Emancipation Proclamation - Implementation - Immediate Impact

Immediate Impact

It is common to encounter a claim that the Emancipation Proclamation did not immediately free a single slave. As a result of the Proclamation, many slaves were freed during the course of the war, beginning with the day it took effect. Eyewitness accounts at places such as Hilton Head, South Carolina, and Port Royal, South Carolina, record celebrations on January 1 as thousands of blacks were informed of their new legal status of freedom.

Estimates of the number of slaves freed immediately by the Emancipation Proclamation are uncertain. One contemporary estimate put the 'contraband' population of Union-occupied North Carolina at 10,000, and the Sea Islands of South Carolina also had a substantial population. Those 20,000 slaves were freed immediately by the Emancipation Proclamation." This Union-occupied zone where freedom began at once included parts of eastern North Carolina, the Mississippi Valley, northern Alabama, the Shenandoah Valley of Virginia, a large part of Arkansas, and the Sea Islands of Georgia and South Carolina. Although some counties of Union-occupied Virginia were exempted from the Proclamation, the lower Shenandoah Valley, and the area around Alexandria were covered.

Booker T. Washington, as a boy of 9 in Virginia, remembered the day in early 1865:

As the great day drew nearer, there was more singing in the slave quarters than usual. It was bolder, had more ring, and lasted later into the night. Most of the verses of the plantation songs had some reference to freedom.... Some man who seemed to be a stranger (a United States officer, I presume) made a little speech and then read a rather long paper—the Emancipation Proclamation, I think. After the reading we were told that we were all free, and could go when and where we pleased. My mother, who was standing by my side, leaned over and kissed her children, while tears of joy ran down her cheeks. She explained to us what it all meant, that this was the day for which she had been so long praying, but fearing that she would never live to see.

The Emancipation took place without violence by masters or ex-slaves. The proclamation represented a shift in the war objectives of the North—reuniting the nation was no longer the only goal. It represented a major step toward the ultimate abolition of slavery in the United States and a "new birth of freedom".
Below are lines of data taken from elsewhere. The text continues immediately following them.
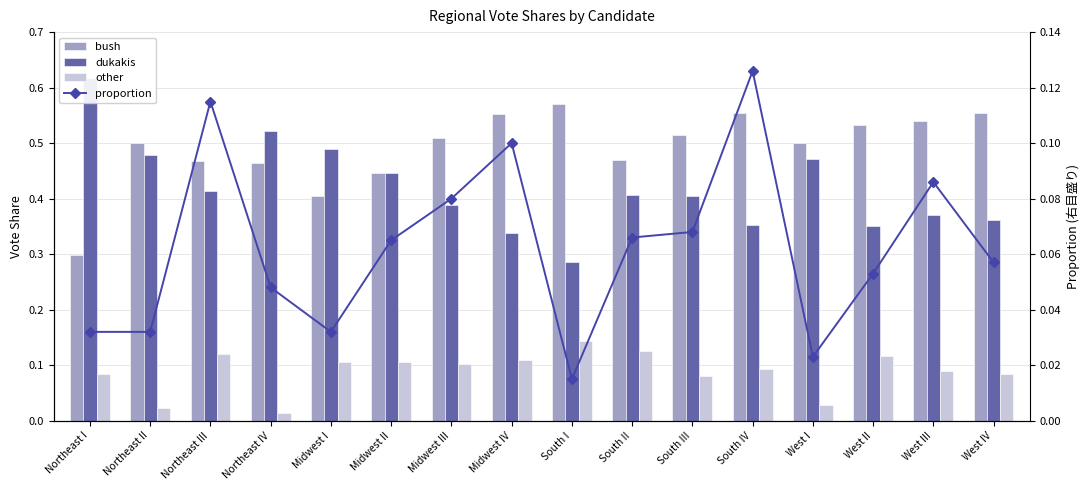

What is the label of the 11th bar from the left?

South III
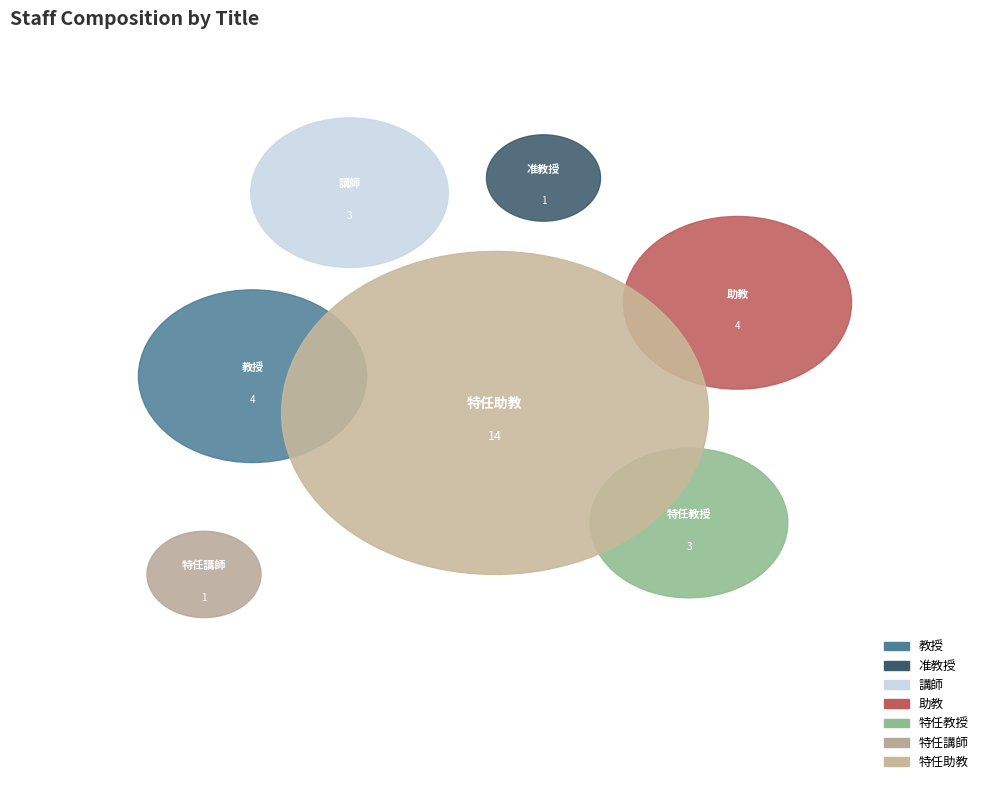

Is it true that 特任助教 is 47% of the pie?

True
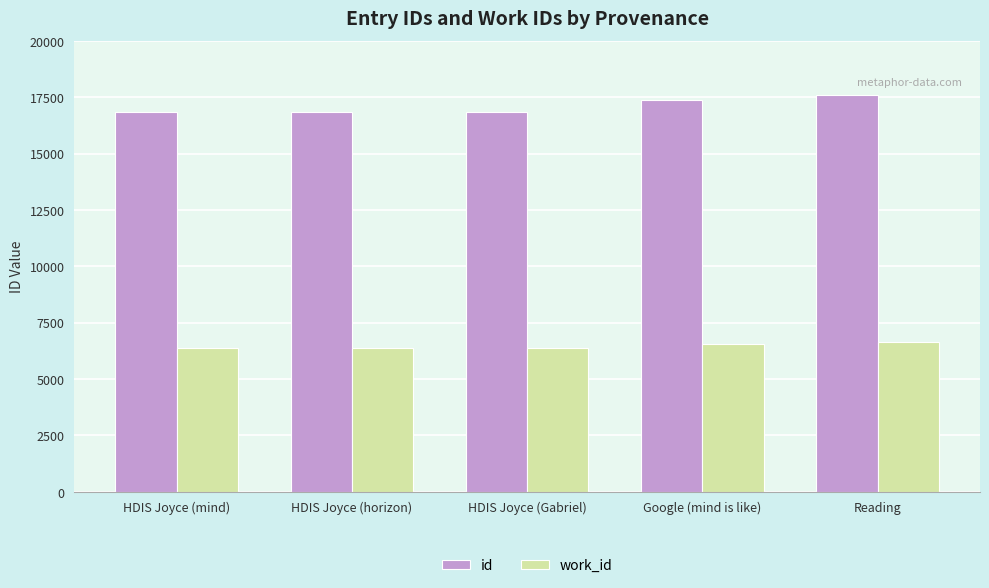

What is the minimum value for work_id?

6387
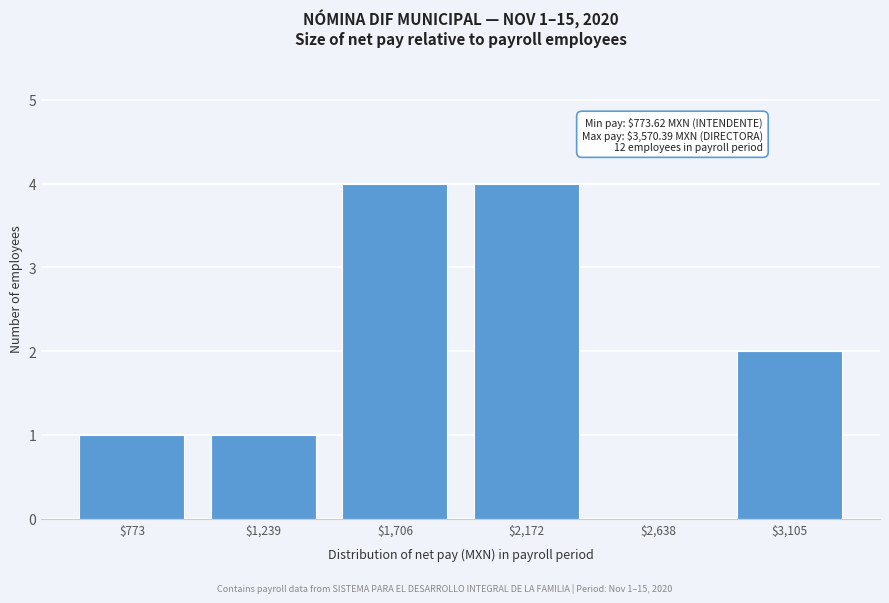

What is the maximum value shown in the chart?

4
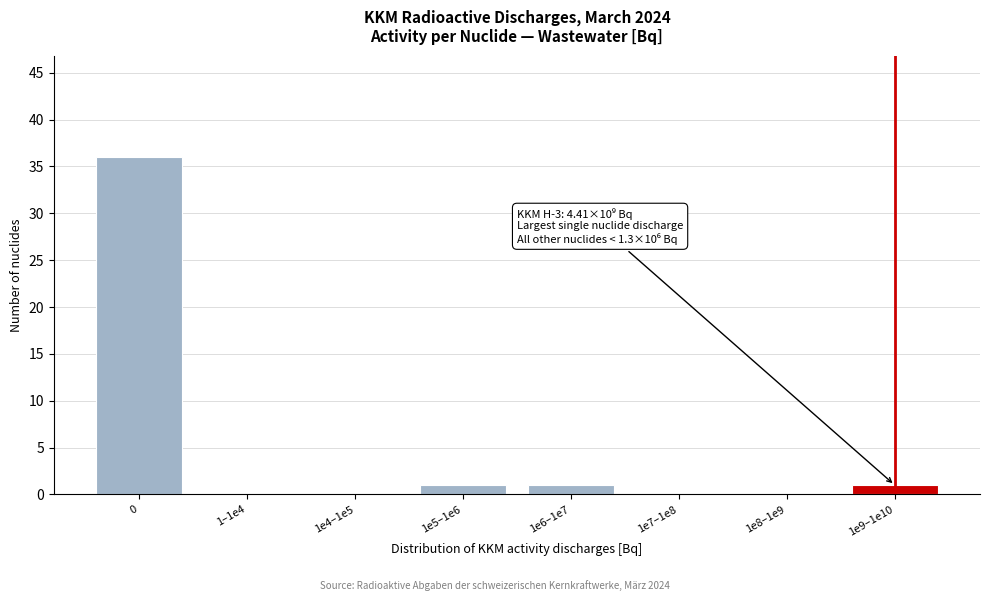

Reading left to right, extract all data points from this chart.

0=36	1–1e4=0	1e4–1e5=0	1e5–1e6=1	1e6–1e7=1	1e7–1e8=0	1e8–1e9=0	1e9–1e10=1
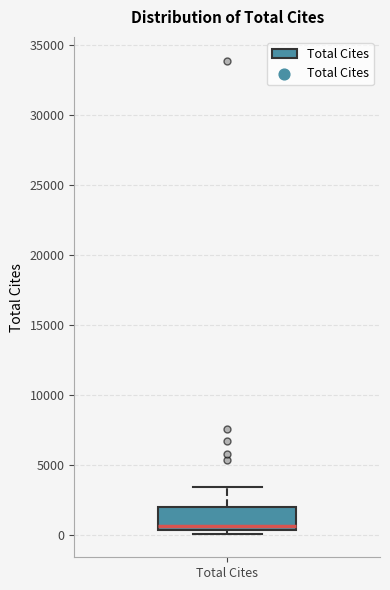

Transcribe this box plot: give where the median line is, the range the box spans, and where the two whiskers end, as read against the y-axis. The values are not printed on the chart, so give them approximately, as read against the axis.

median 500 (just above the box's lower edge), box 500 to 2000, whiskers 0 to 3500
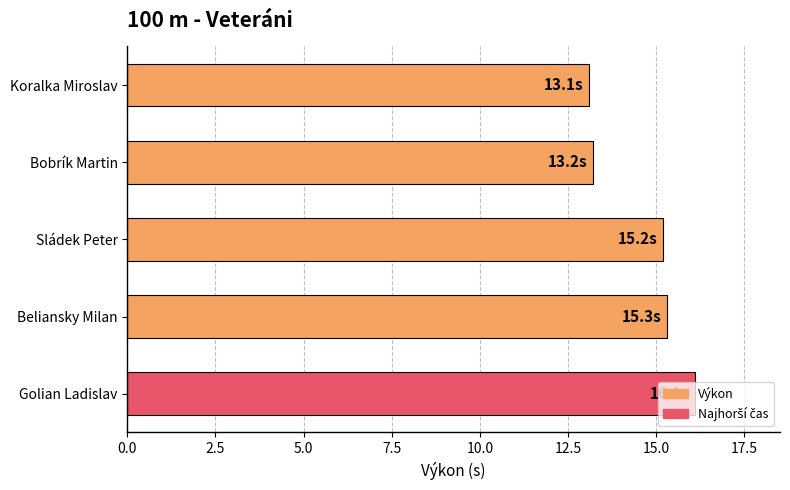

What position from the top is Golian Ladislav?

5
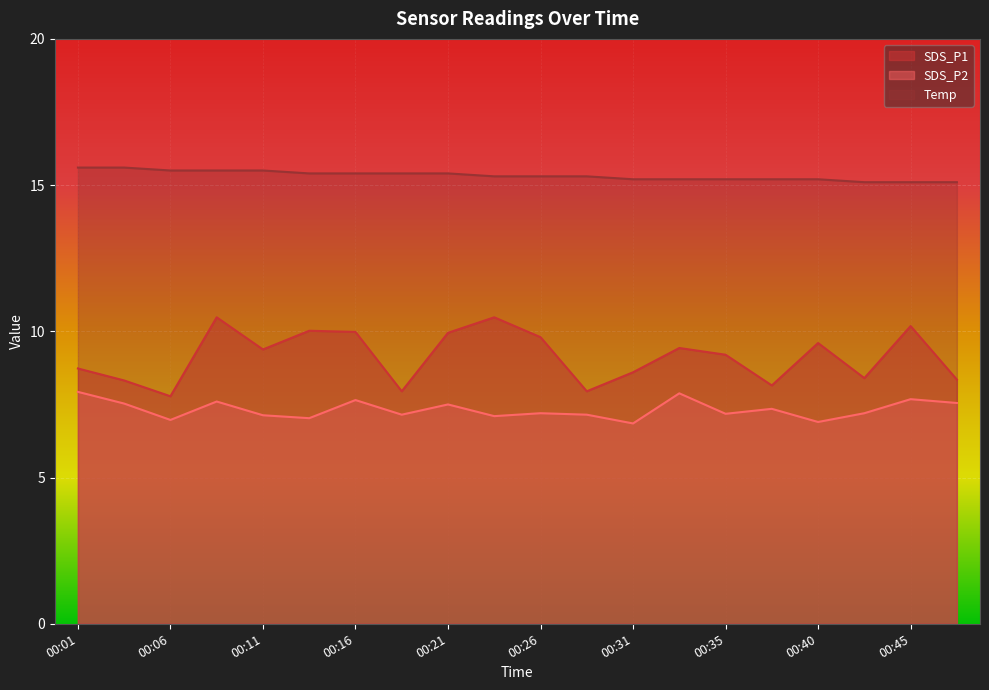

What is the difference between the second highest and second lowest values in the SDS_P1 series?

2.5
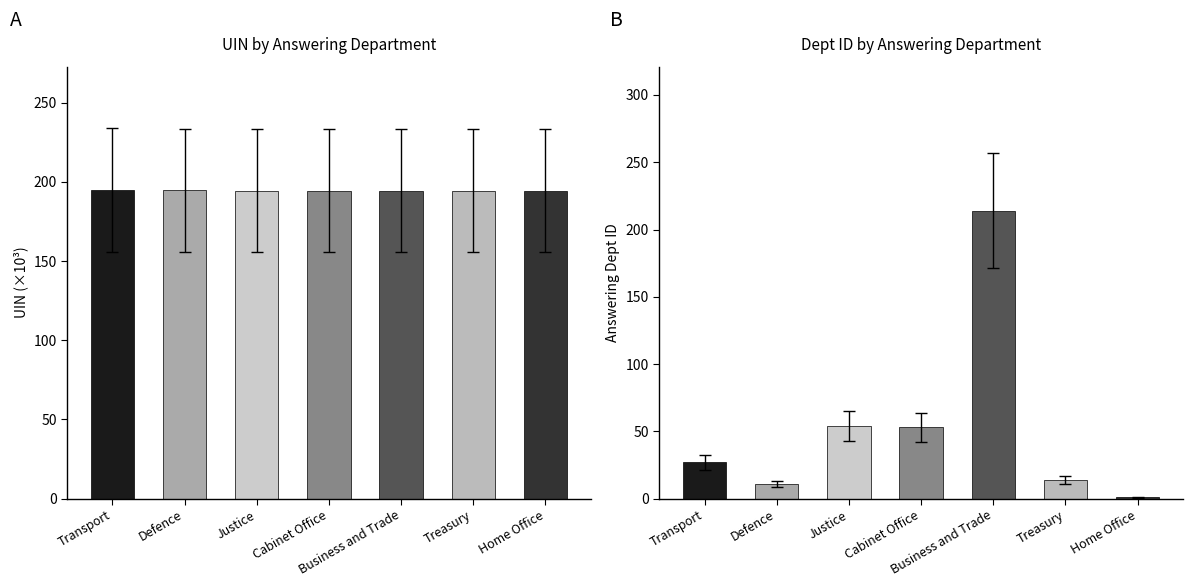

Which series changed the most between Transport and Treasury?

Dept ID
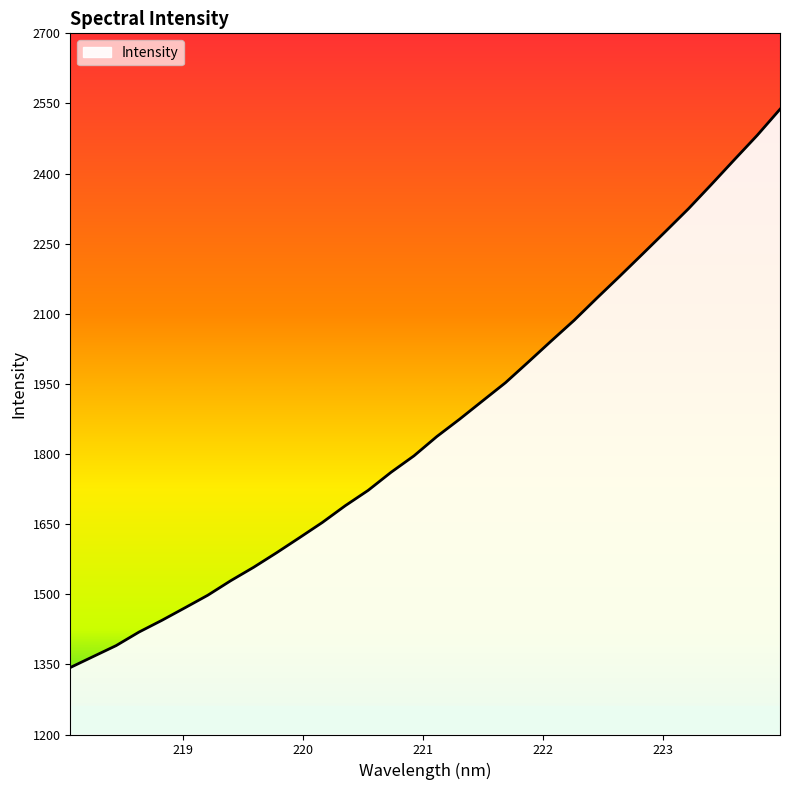

What is the difference between the second highest and second lowest values?

1114.9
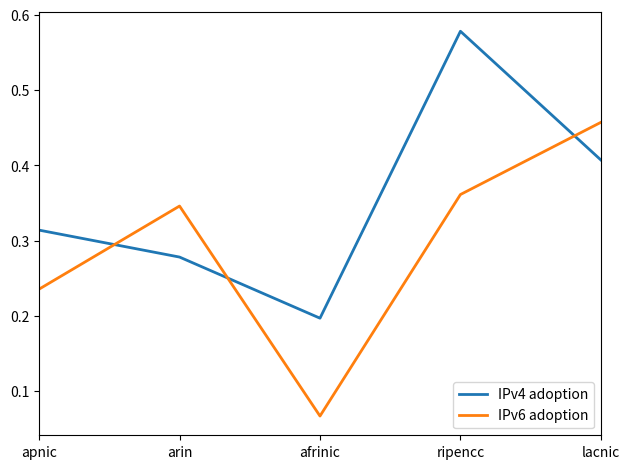

List the series in order of their peak value, highest first.

IPv4 adoption, IPv6 adoption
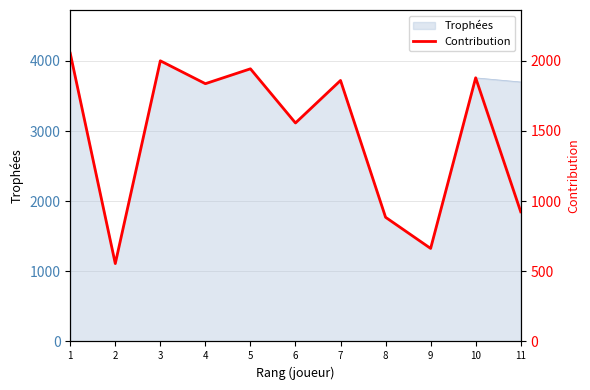

List the labels in order of value, smallest first.

2, 9, 8, 11, 6, 4, 7, 10, 5, 3, 1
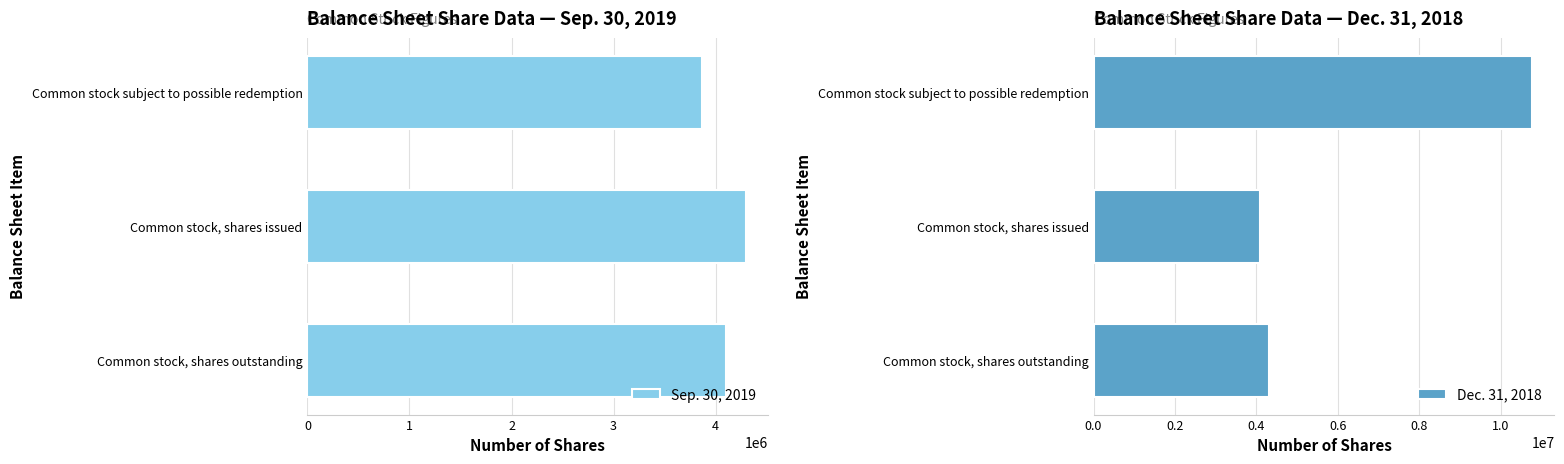

The Sep. 30, 2019 series shows 4300589 at Common stock, shares issued. True or false?

True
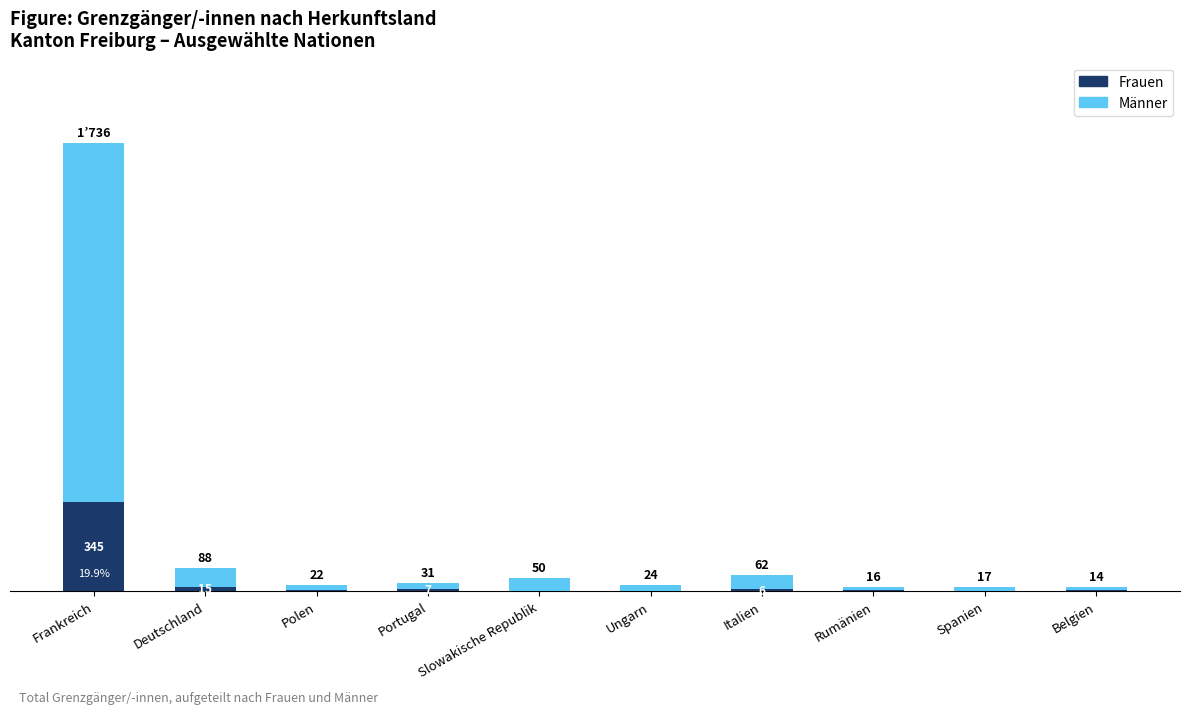

At which category is the sum across all series the highest?

Frankreich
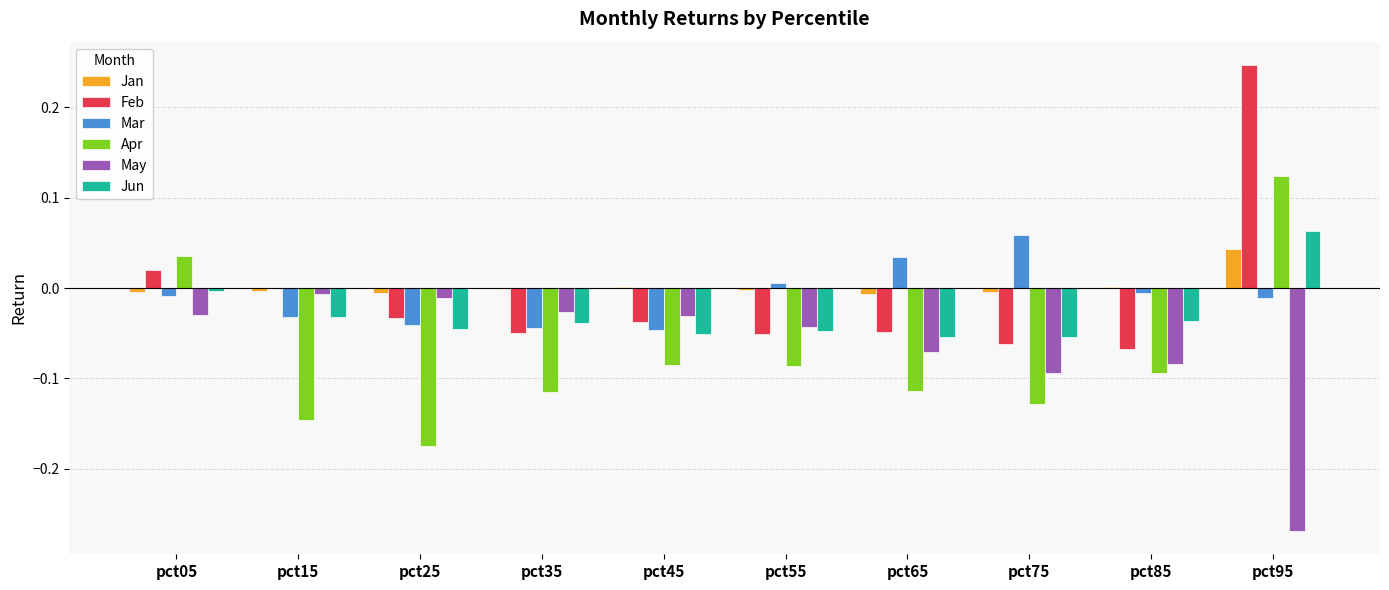

Is the value of May at pct45 greater than the value of Jun at pct75?

Yes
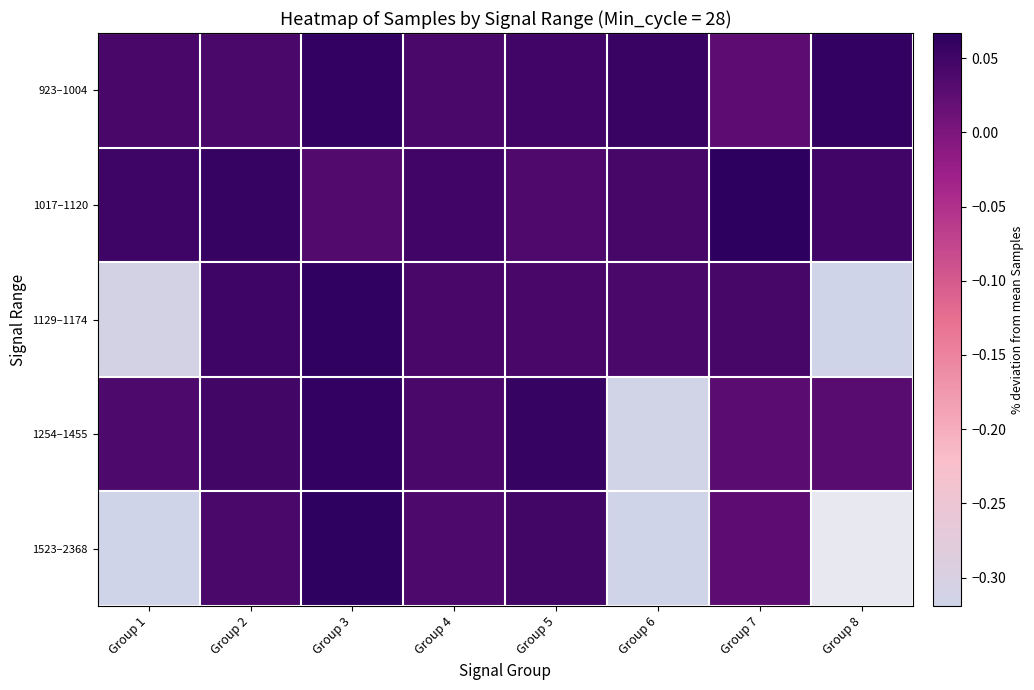

What is the total value across all series at Group 4?

0.2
Runaway slaves who had escaped to Union lines had previously been held by the Union Army as "contraband of war" under the Confiscation Acts; when the proclamation took effect, they were told at midnight that they were free to leave. The Sea Islands off the coast of Georgia had been occupied by the Union Navy earlier in the war. The whites had fled to the mainland while the blacks stayed. An early program of Reconstruction was set up for the former slaves, including schools and training. Naval officers read the proclamation and told them they were free.

In the military, reaction to the proclamation varied widely, with some units nearly ready to mutiny in protest. Some desertions were attributed to it. Other units were inspired by the adoption of a cause that ennobled their efforts, such that at least one unit took up the motto "For Union and Liberty".

Slaves had been part of the "engine of war" for the Confederacy. They produced and prepared food; sewed uniforms; repaired railways; worked on farms and in factories, shipping yards, and mines; built fortifications; and served as hospital workers and common laborers. News of the Proclamation spread rapidly by word of mouth, arousing hopes of freedom, creating general confusion, and encouraging thousands to escape to Union lines.

Robert E. Lee saw the Emancipation Proclamation as a way for the Union to bolster the number of soldiers it could place on the field, making it imperative for the Confederacy to increase their own numbers.

Writing on the matter after the sack of Fredericksburg, Lee wrote "In view of the vast increase of the forces of the enemy, of the savage and brutal policy he has proclaimed, which leaves us no alternative but success or degradation worse than death, if we would save the honor of our families from pollution, our social system from destruction, let every effort be made, every means be employed, to fill and maintain the ranks of our armies, until God, in his mercy, shall bless us with the establishment of our independence." Lee's request for a drastic increase of troops would go unfulfilled.